Mishra, D.; Agrawal, S.; Malik, D.; Pathak, E.; Mishra, R.

FGFR3-TACC3 gene fusion drives a molecularly distinct subset of bladder cancer characterized by post-transcriptional immune evasion and metabolic rewiring. To elucidate the transcriptomic and regulatory consequences of this fusion, we performed an integrative analysis of mRNA and miRNA expression profiles in fusion-positive versus fusion-negative bladder tumors using TCGA-derived RNA-Seq and miRNA-Seq data. Fusion-positive tumors exhibited upregulation of mitochondrial oxidative phosphorylation and ribosomal genes (e.g., COX5B, ATP5F1D, RPS15) and marked downregulation of immune regulatory genes (e.g., CD4, STAT3, IL6, CD86, PTPRC).
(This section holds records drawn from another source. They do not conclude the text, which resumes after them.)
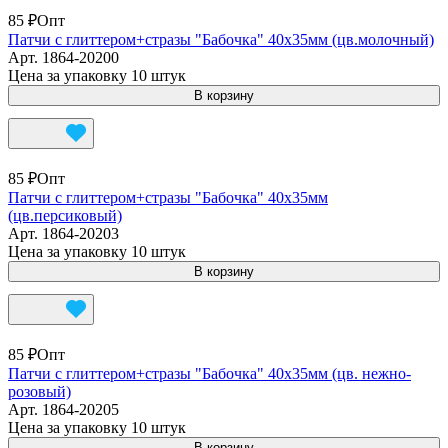
85 ₽
Опт
Патчи с глиттером+стразы "Бабочка" 40х35мм (цв.молочный)
Арт.
1864-20200
Цена за упаковку 10 штук
В корзину
85 ₽
Опт
Патчи с глиттером+стразы "Бабочка" 40х35мм
(цв.персиковый)
Арт.
1864-20203
Цена за упаковку 10 штук
В корзину
85 ₽
Опт
Патчи с глиттером+стразы "Бабочка" 40х35мм (цв. нежно-
розовый)
Арт.
1864-20205
Цена за упаковку 10 штук
В корзину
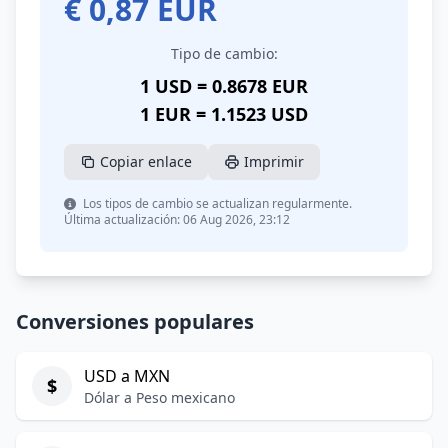
€
0,87
EUR
Tipo de cambio:
1 USD = 0.8678 EUR
1 EUR = 1.1523 USD
Copiar enlace
Imprimir
Los tipos de cambio se actualizan regularmente.
Última actualización: 06 Aug 2026, 23:12
Conversiones populares
USD a MXN
$
Dólar a Peso mexicano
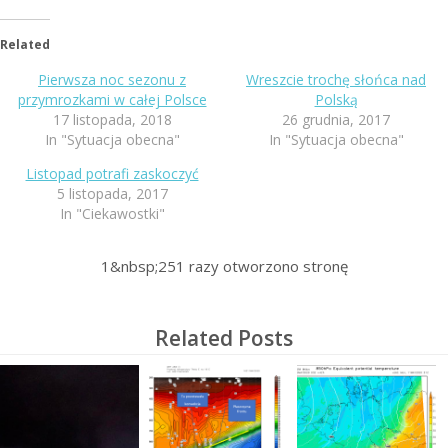
Related
Pierwsza noc sezonu z
Wreszcie trochę słońca nad
przymrozkami w całej Polsce
Polską
17 listopada, 2018
26 grudnia, 2017
In "Sytuacja obecna"
In "Sytuacja obecna"
Listopad potrafi zaskoczyć
5 listopada, 2017
In "Ciekawostki"
1&nbsp;251
razy otworzono stronę
Related Posts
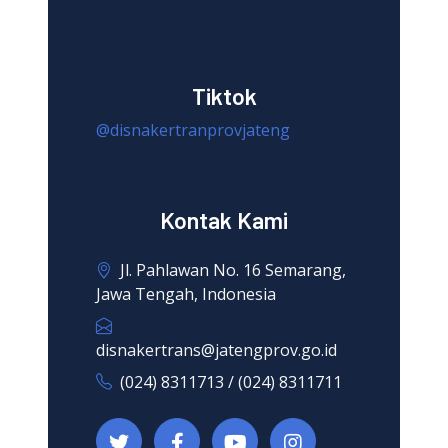
Tiktok
@disnakertranprovjateng
Kontak Kami
Jl. Pahlawan No. 16 Semarang,
Jawa Tengah, Indonesia
disnakertrans@jatengprov.go.id
(024) 8311713 / (024) 8311711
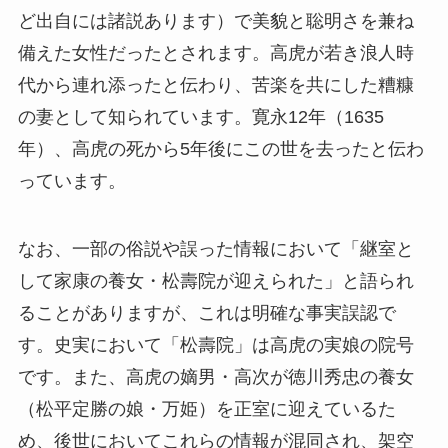
ど出自には諸説あります）で美貌と聡明さを兼ね
備えた女性だったとされます。高虎が若き浪人時
代から連れ添ったと伝わり、苦楽を共にした糟糠
の妻として知られています。寛永12年（1635
年）、高虎の死から5年後にこの世を去ったと伝わ
っています。
なお、一部の俗説や誤った情報において「継室と
して家康の養女・松壽院が迎えられた」と語られ
ることがありますが、これは明確な事実誤認で
す。史実において「松壽院」は高虎の実娘の院号
です。また、高虎の嫡男・高次が徳川秀忠の養女
（松平定勝の娘・万姫）を正室に迎えているた
め、後世においてこれらの情報が混同され、架空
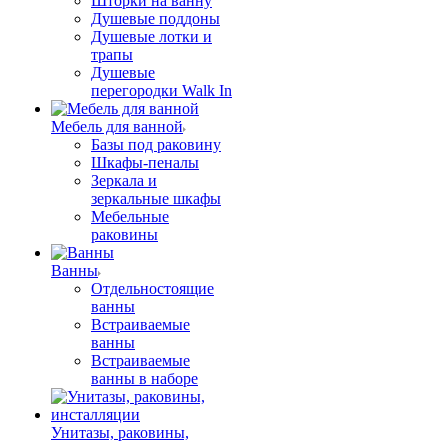
Шторки на ванну
Душевые поддоны
Душевые лотки и
трапы
Душевые
перегородки Walk In
Мебель для ванной
Базы под раковину
Шкафы-пеналы
Зеркала и
зеркальные шкафы
Мебельные
раковины
Ванны
Отдельностоящие
ванны
Встраиваемые
ванны
Встраиваемые
ванны в наборе
Унитазы, раковины,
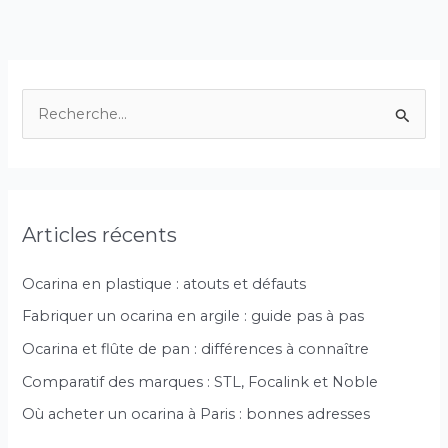
R
e
c
h
Articles récents
e
r
Ocarina en plastique : atouts et défauts
c
Fabriquer un ocarina en argile : guide pas à pas
h
Ocarina et flûte de pan : différences à connaître
e
r
Comparatif des marques : STL, Focalink et Noble
Où acheter un ocarina à Paris : bonnes adresses
:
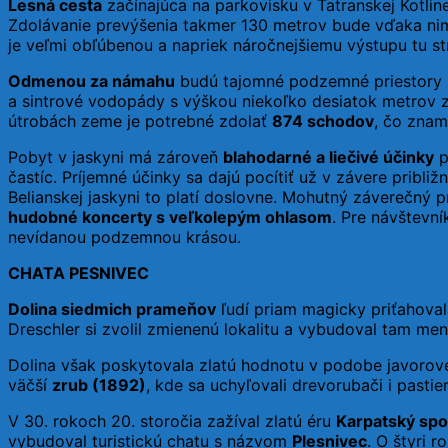
Lesná cesta
začínajúca na parkovisku v Tatranskej Kotli
Zdolávanie prevýšenia takmer 130 metrov bude vďaka nim 
je veľmi obľúbenou a napriek náročnejšiemu výstupu tu str
Odmenou za námahu
budú tajomné podzemné priestory s
a sintrové vodopády s výškou niekoľko desiatok metrov 
útrobách zeme je potrebné zdolať
874 schodov
, čo znam
Pobyt v jaskyni má zároveň
blahodarné a liečivé účinky
p
častíc. Príjemné účinky sa dajú pocítiť už v závere približ
Belianskej jaskyni to platí doslovne. Mohutný záverečný 
hudobné koncerty s veľkolepým ohlasom
. Pre návštevn
nevídanou podzemnou krásou.
CHATA PESNIVEC
Dolina siedmich prameňov
ľudí priam magicky priťahovala
Dreschler si zvolil zmienenú lokalitu a vybudoval tam me
Dolina však poskytovala zlatú hodnotu v podobe javorové
väčší
zrub (1892)
, kde sa uchyľovali drevorubači i pastie
V 30. rokoch 20. storočia zažíval zlatú éru
Karpatský spo
vybudoval turistickú chatu s názvom
Plesnivec
. O štyri 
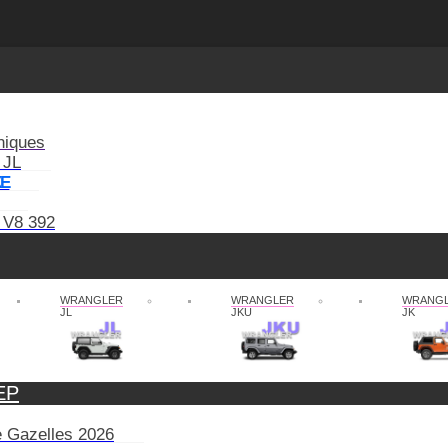
niques
 JL
XE
 V8 392
WRANGLER
WRANGLER
WRANG
JL
JKU
JK
EP
de Gazelles 2026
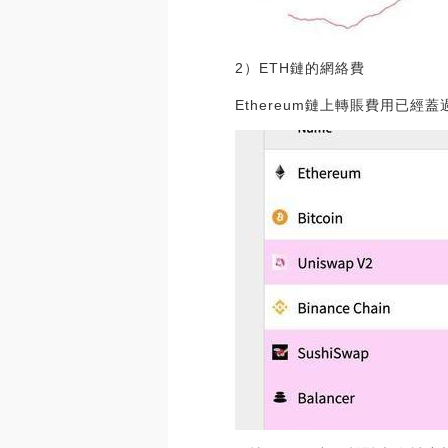
2）ETH鏈的網絡費
Ethereum鏈上轉賬費用已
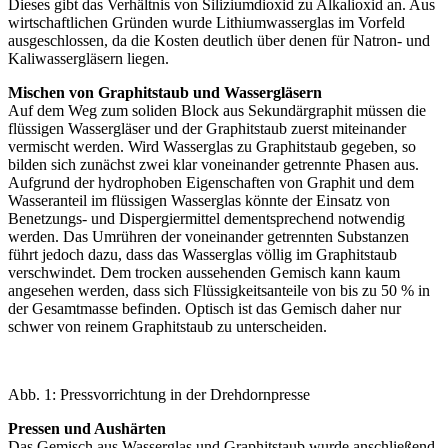
Dieses gibt das Verhältnis von Siliziumdioxid zu Alkalioxid an. Aus
wirtschaftlichen Gründen wurde Lithiumwasserglas im Vorfeld
ausgeschlossen, da die Kosten deutlich über denen für Natron- und
Kaliwassergläsern liegen.
Mischen von Graphitstaub und Wassergläsern
Auf dem Weg zum soliden Block aus Sekundärgraphit müssen die
flüssigen Wassergläser und der Graphitstaub zuerst miteinander
vermischt werden. Wird Wasserglas zu Graphitstaub gegeben, so
bilden sich zunächst zwei klar voneinander getrennte Phasen aus.
Aufgrund der hydrophoben Eigenschaften von Graphit und dem
Wasseranteil im flüssigen Wasserglas könnte der Einsatz von
Benetzungs- und Dispergiermittel dementsprechend notwendig
werden. Das Umrühren der voneinander getrennten Substanzen
führt jedoch dazu, dass das Wasserglas völlig im Graphitstaub
verschwindet. Dem trocken aussehenden Gemisch kann kaum
angesehen werden, dass sich Flüssigkeitsanteile von bis zu 50 % in
der Gesamtmasse befinden. Optisch ist das Gemisch daher nur
schwer von reinem Graphitstaub zu unterscheiden.
Abb. 1: Pressvorrichtung in der Drehdornpresse
Pressen und Aushärten
Das Gemisch aus Wasserglas und Graphitstaub wurde anschließend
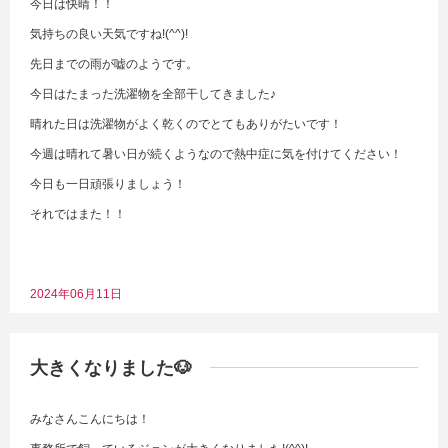
今日は快晴！！
気持ちの良い天気ですね!(^^)!
先日までの雨が嘘のようです。
今日はたまった洗濯物を全部干してきました♪
晴れた日は洗濯物がよく乾くのでとてもありがたいです！
今週は晴れて暑い日が続くようなので熱中症に気を付けてください！
今日も一日頑張りましょう！
それではまた！！
2024年06月11日
大きくなりました🐶
みなさんこんにちは！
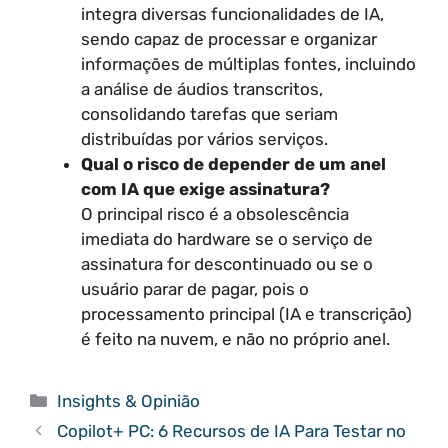
integra diversas funcionalidades de IA,
sendo capaz de processar e organizar
informações de múltiplas fontes, incluindo
a análise de áudios transcritos,
consolidando tarefas que seriam
distribuídas por vários serviços.
Qual o risco de depender de um anel
com IA que exige assinatura?
O principal risco é a obsolescência
imediata do hardware se o serviço de
assinatura for descontinuado ou se o
usuário parar de pagar, pois o
processamento principal (IA e transcrição)
é feito na nuvem, e não no próprio anel.
Categorias
Insights & Opinião
Copilot+ PC: 6 Recursos de IA Para Testar no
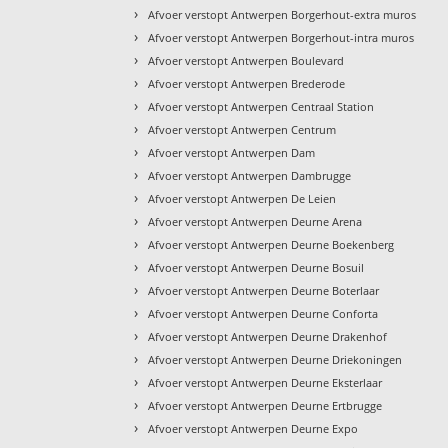
›
Afvoer verstopt Antwerpen Borgerhout-extra muros
›
Afvoer verstopt Antwerpen Borgerhout-intra muros
›
Afvoer verstopt Antwerpen Boulevard
›
Afvoer verstopt Antwerpen Brederode
›
Afvoer verstopt Antwerpen Centraal Station
›
Afvoer verstopt Antwerpen Centrum
›
Afvoer verstopt Antwerpen Dam
›
Afvoer verstopt Antwerpen Dambrugge
›
Afvoer verstopt Antwerpen De Leien
›
Afvoer verstopt Antwerpen Deurne Arena
›
Afvoer verstopt Antwerpen Deurne Boekenberg
›
Afvoer verstopt Antwerpen Deurne Bosuil
›
Afvoer verstopt Antwerpen Deurne Boterlaar
›
Afvoer verstopt Antwerpen Deurne Conforta
›
Afvoer verstopt Antwerpen Deurne Drakenhof
›
Afvoer verstopt Antwerpen Deurne Driekoningen
›
Afvoer verstopt Antwerpen Deurne Eksterlaar
›
Afvoer verstopt Antwerpen Deurne Ertbrugge
›
Afvoer verstopt Antwerpen Deurne Expo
Pathway enrichment revealed suppression of JAK/STAT, PD-L1 signaling, and cytokine networks, consistent with a fusion-driven immunosuppressive phenotype. We identified fusion-specific miRNA-mRNA regulatory interactions, including upregulated miRNAs (miR-1226-3p, miR-149-5p, miR-301b-3p) that target immune transcripts and downregulated miRNAs (miR-199b-5p, miR-214-3p) that normally suppress mitochondrial and ribosomal genes. In contrast, fusion-negative tumors displayed an immunoreactive signature marked by elevated IFNG, CXCL10, and IRF1 expression and downregulation of immune-suppressive miRNAs (miR-125a-5p, miR-23b-3p). Minimum free energy analysis and AlphaFold3-based AGO2-RISC docking confirmed structural feasibility of 3D duplex formation for 13 miRNA-target pairs, supporting active silencing complexes. Immune deconvolution revealed reduced infiltration of cytotoxic T cells, NK cells, and dendritic cells in fusion-positive tumors, while fusion-negative tumors showed robust immune cell presence. Key gene-immune cell correlations further confirmed differential immune architecture: SRC and CD4 were strongly linked to suppressed infiltration in fusion-positive tumors, while IFNG and CXCL10 positively correlated with T and NK cell abundance in fusion-negative cases. ROC analysis highlighted COMT, RPS15, and miR-187-3p as robust classifiers of fusion-positive tumors (AUC > 0.9), and CXCL10, CD74, and miR-142 for fusion-negative tumors. Connectivity Map analysis highlighted Lofexidine and Lenalidomide as candidate compounds predicted to reverse fusion-specific transcriptional programs. Collectively, our findings define immune suppression and metabolic reprogramming as core features of FGFR3-TACC3 fusion-positive bladder cancer and nominate fusion-specific miRNA-mRNA interactions as candidate biomarkers and therapeutic targets.